[Problem to work on] Without the images, write out the entries word for word.
[Source data]
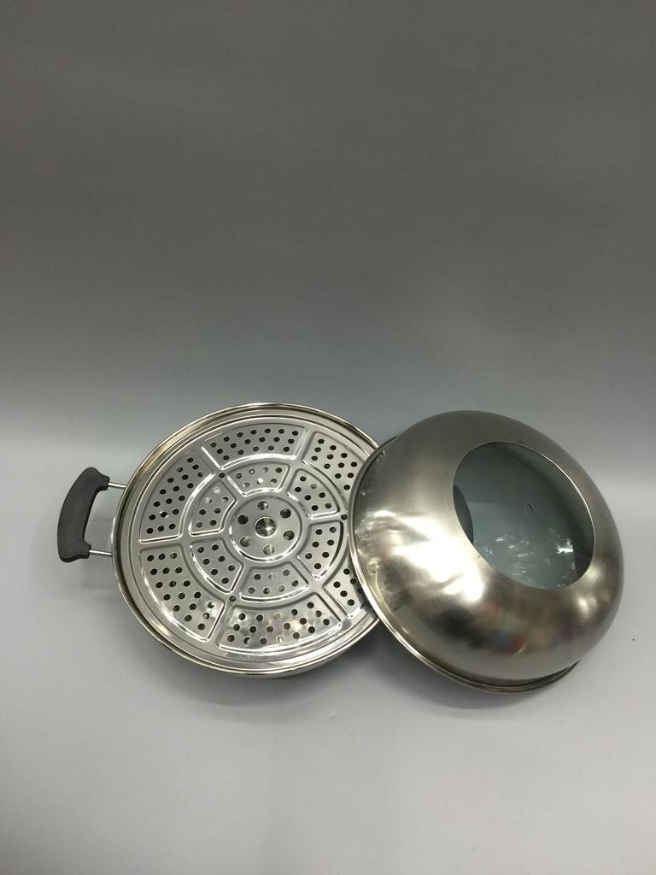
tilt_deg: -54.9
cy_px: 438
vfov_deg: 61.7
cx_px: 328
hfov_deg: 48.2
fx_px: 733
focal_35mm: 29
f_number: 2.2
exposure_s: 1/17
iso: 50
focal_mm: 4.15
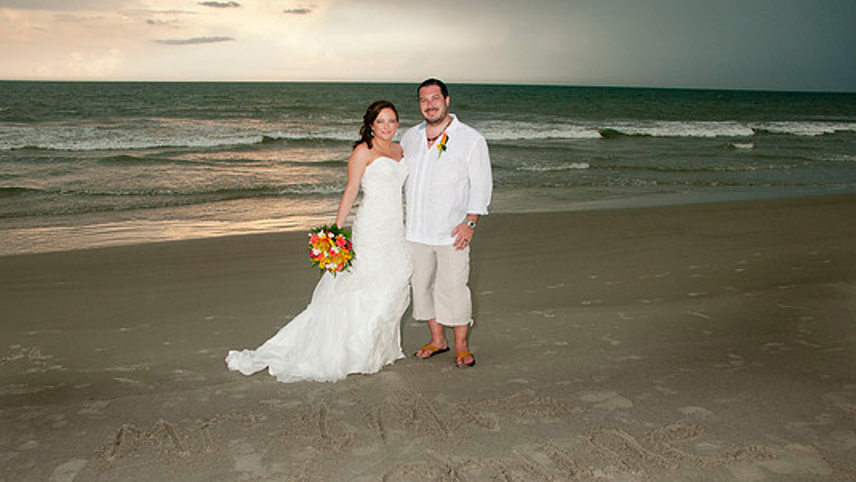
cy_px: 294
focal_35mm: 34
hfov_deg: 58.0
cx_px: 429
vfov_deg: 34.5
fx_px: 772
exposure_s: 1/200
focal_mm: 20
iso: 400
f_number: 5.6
[/Source data]
[Exercise answer]
tilt_deg: -54.9
cy_px: 438
vfov_deg: 61.7
cx_px: 328
hfov_deg: 48.2
fx_px: 733
focal_35mm: 29
f_number: 2.2
exposure_s: 1/17
iso: 50
focal_mm: 4.15
cy_px: 294
focal_35mm: 34
hfov_deg: 58.0
cx_px: 429
vfov_deg: 34.5
fx_px: 772
exposure_s: 1/200
focal_mm: 20
iso: 400
f_number: 5.6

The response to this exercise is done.